▸ DATASET CONTENT
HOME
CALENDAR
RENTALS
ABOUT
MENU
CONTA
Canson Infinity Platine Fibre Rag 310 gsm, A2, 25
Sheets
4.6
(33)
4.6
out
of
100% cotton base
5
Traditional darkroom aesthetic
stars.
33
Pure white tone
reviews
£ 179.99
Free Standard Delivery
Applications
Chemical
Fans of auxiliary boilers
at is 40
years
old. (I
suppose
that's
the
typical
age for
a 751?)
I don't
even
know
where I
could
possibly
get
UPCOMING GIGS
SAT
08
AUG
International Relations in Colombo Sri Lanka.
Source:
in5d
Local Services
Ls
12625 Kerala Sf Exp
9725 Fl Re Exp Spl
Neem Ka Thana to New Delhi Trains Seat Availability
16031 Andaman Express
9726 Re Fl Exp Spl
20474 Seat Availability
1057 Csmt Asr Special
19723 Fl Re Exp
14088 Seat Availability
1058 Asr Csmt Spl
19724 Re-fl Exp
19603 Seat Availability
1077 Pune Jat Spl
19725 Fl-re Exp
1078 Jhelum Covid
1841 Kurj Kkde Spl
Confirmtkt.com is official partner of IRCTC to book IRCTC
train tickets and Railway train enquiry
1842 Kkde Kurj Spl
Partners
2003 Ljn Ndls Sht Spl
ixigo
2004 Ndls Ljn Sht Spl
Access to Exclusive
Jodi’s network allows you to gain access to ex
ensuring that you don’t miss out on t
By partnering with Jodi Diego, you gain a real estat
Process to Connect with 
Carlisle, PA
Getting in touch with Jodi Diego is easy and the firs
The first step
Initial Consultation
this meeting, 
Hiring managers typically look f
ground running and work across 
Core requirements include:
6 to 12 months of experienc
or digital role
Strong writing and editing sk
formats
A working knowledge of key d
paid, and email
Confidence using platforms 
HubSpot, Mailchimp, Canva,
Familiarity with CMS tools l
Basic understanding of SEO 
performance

* * *

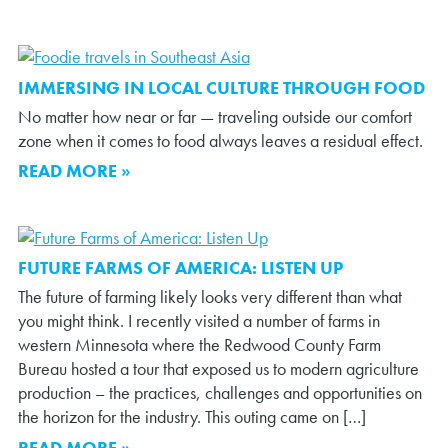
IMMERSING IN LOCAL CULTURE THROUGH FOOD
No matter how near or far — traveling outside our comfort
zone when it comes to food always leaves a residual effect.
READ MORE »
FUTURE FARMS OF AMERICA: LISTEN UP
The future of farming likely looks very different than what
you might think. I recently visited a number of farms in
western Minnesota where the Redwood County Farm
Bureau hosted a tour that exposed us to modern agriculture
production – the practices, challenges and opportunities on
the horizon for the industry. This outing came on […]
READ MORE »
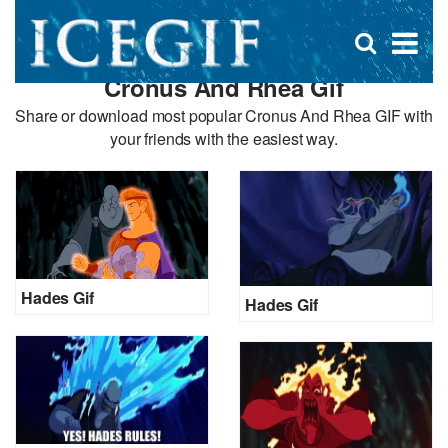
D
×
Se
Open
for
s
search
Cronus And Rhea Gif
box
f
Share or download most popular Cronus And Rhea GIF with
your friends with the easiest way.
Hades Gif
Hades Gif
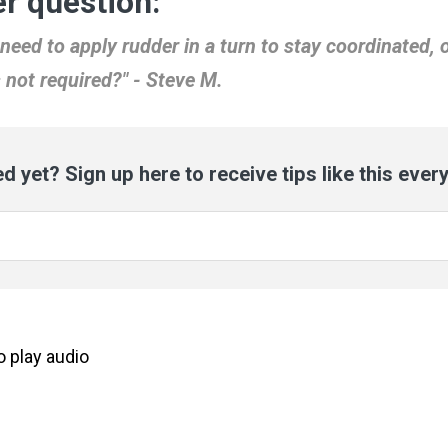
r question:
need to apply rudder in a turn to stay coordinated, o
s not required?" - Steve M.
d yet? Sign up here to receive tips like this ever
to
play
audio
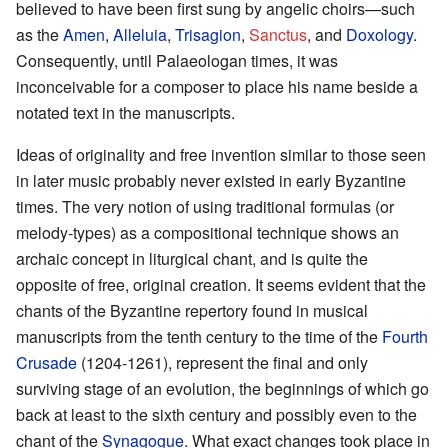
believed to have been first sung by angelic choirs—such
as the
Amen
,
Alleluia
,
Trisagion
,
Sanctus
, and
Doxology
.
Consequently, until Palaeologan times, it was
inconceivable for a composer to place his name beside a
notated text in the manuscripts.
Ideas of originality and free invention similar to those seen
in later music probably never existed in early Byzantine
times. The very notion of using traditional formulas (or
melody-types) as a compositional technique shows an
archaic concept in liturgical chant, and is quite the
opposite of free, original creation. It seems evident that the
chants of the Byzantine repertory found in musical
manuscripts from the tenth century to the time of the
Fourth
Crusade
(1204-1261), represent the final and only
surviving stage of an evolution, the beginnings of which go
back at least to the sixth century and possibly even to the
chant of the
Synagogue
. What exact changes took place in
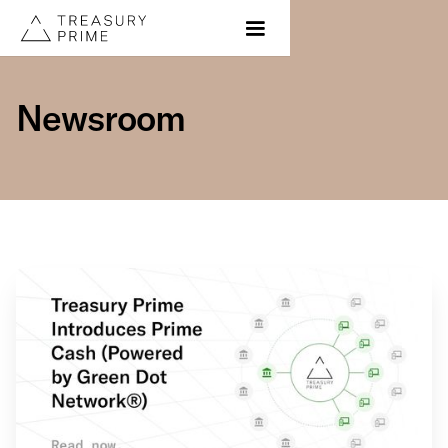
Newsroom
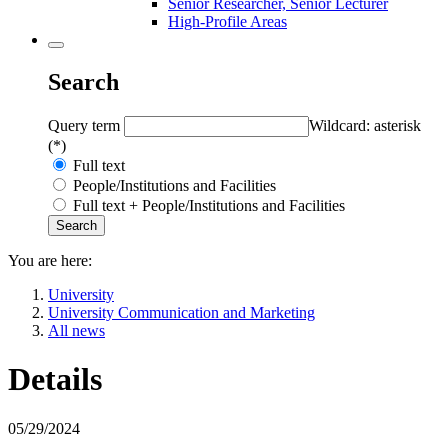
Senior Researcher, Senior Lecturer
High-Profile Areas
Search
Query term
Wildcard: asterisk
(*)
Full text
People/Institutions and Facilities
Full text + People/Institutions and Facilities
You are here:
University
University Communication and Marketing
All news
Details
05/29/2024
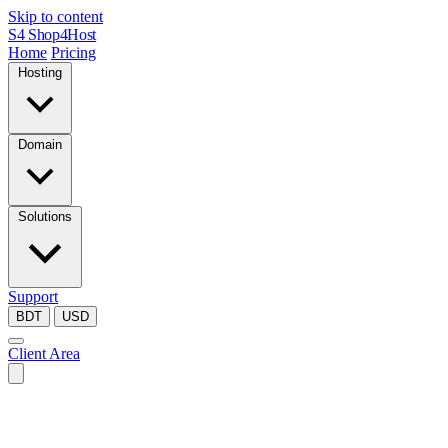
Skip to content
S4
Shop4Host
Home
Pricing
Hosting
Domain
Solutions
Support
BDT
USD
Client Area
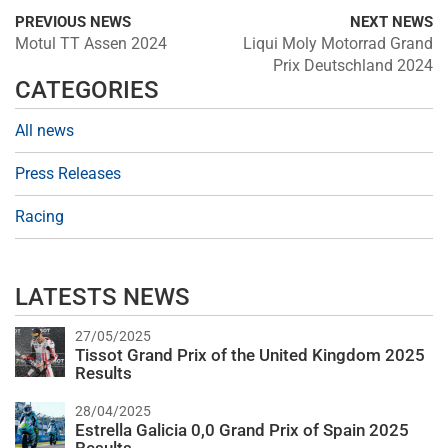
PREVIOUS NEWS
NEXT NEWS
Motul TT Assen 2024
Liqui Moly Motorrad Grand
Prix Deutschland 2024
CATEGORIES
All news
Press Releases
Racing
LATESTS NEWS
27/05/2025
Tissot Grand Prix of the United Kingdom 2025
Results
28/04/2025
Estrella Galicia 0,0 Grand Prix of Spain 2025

▸ EXERCISE AIM
Copy only this part of the entries above: the line with "By partnering with", the line with "performance", and the lines between, all exactly as written.

▸ RESULT OF THIS EXERCISE
By partnering with Jodi Diego, you gain a real estat
Process to Connect with 
Carlisle, PA
Getting in touch with Jodi Diego is easy and the firs
The first step
Initial Consultation
this meeting, 
Hiring managers typically look f
ground running and work across 
Core requirements include:
6 to 12 months of experienc
or digital role
Strong writing and editing sk
formats
A working knowledge of key d
paid, and email
Confidence using platforms 
HubSpot, Mailchimp, Canva,
Familiarity with CMS tools l
Basic understanding of SEO 
performance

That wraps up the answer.